The professionalization of architecture falls into three periods, each lasting about fifty years. From 1857 to 1899, architects organized the American Institute of Architects and began to lobby state legislatures for recognition. Illinois was the first to define and restrict architectural practice in 1899, but it took fifty-two years (in 1951) for Wyoming to complete that process. The profession continued to evolve during the century’s second half but may have entered yet a fourth phase, with the very definition of architectural practice being called into question. “If public health and safety are the main motives for ‘Title & Practice’ laws, and there seems to be little difference between buildings designed by architects and those designed by non-architects,” the public asks, “what’s gained for the public welfare?” We may see a day when anyone can practice architecture and malfeasance will be judged in the courts. The A-A phenomenon straddles the transition from Phase I to Phase II.
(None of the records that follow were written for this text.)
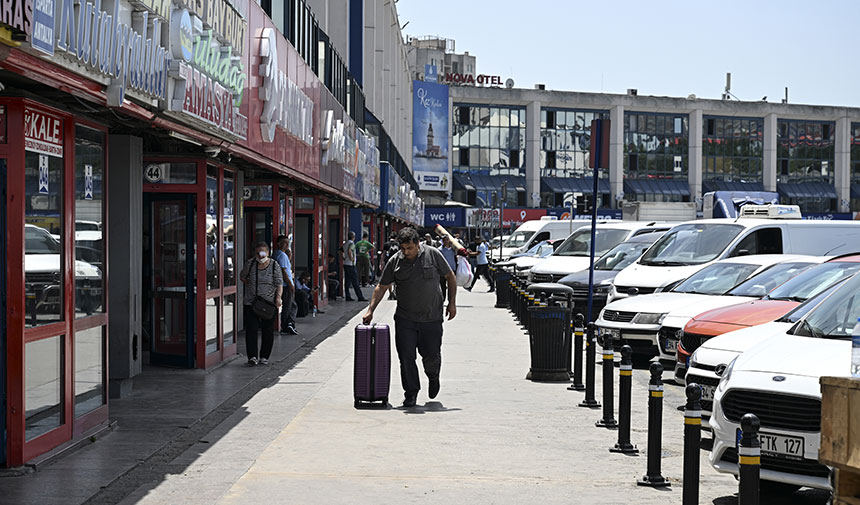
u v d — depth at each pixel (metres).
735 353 9.51
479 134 92.94
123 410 10.58
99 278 9.05
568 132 94.69
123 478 7.60
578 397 11.90
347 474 7.79
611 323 15.59
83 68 7.10
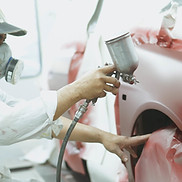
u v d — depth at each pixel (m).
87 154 1.86
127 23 1.55
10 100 1.37
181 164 1.08
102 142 1.31
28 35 2.94
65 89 1.09
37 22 2.93
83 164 1.97
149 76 1.22
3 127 1.06
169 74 1.14
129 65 1.05
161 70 1.17
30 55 2.97
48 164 2.68
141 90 1.24
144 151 1.21
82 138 1.33
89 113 1.82
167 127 1.21
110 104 1.74
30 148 2.87
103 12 1.84
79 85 1.08
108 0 1.81
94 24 1.90
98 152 1.79
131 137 1.27
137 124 1.32
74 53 1.96
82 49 1.92
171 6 1.23
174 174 1.08
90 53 1.85
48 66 2.19
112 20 1.72
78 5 2.11
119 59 1.04
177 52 1.14
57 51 2.12
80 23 2.01
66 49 2.03
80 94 1.08
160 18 1.28
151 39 1.26
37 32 2.94
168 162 1.10
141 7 1.50
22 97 2.97
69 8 2.22
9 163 2.72
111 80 1.08
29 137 1.10
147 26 1.32
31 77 2.96
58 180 1.21
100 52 1.82
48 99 1.08
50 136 1.26
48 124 1.10
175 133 1.15
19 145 2.86
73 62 1.94
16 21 2.91
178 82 1.10
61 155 1.18
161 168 1.14
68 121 1.36
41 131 1.10
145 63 1.24
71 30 2.07
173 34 1.17
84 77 1.09
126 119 1.34
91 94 1.09
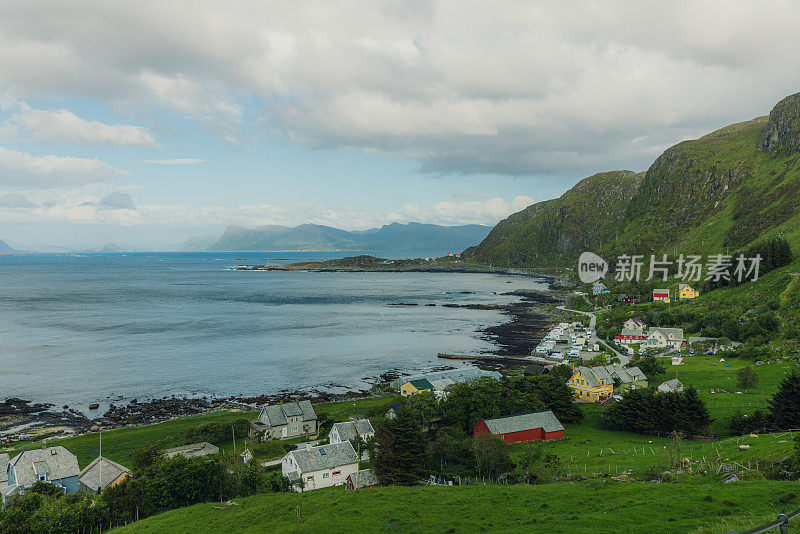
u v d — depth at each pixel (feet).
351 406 429.79
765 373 428.56
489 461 255.29
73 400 462.60
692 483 180.96
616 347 642.22
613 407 355.77
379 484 252.01
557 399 362.53
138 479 223.71
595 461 255.09
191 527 177.68
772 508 128.47
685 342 590.96
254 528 167.22
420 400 365.81
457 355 626.64
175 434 361.92
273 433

Late 19th century practice increased complexity in several ways:

  • Partnerships increased in number for two reasons: specialization among the partners and/or multi-city and multi-state practice;
  • Specialization allowed firms to dominate certain building types; and
  • Advertising in periodicals facilitated regional and even nationwide practice.

The project has identified several firms that exhibit these characteristics, and yesterday’s post has added one more to the list: Coburn & Barnum of Cleveland, Ohio.

Forrest Coburn and Frank Barnum joined forced in 1878; Coburn was thirty and Barnum was just two years younger. In nearly twenty years of practice, others came and went, but their work was limited to northern Ohio. A diverse but typical list of projects includes a dozen churches, mostly Protestant and all but one in Cleveland.

C&B seem to have designed two First Congregational buildings for the same site in west Cleveland, one in 1883, the other ten years later. It could be a case of replacement (due to fire, for example) or a project that was phased (sanctuary first and Sunday School later). Photos of the now-demolished church, however, reminded me of North Presbyterian Church on the other end of the city (and still standing), a building which was also designed by C&B. So I’ve begun to explore their output and can report at least one other design — Olivet Baptist of 1894 — with Akron characteristics. C&B weren’t major players in the A-A phenomenon, but they were no mere copyists.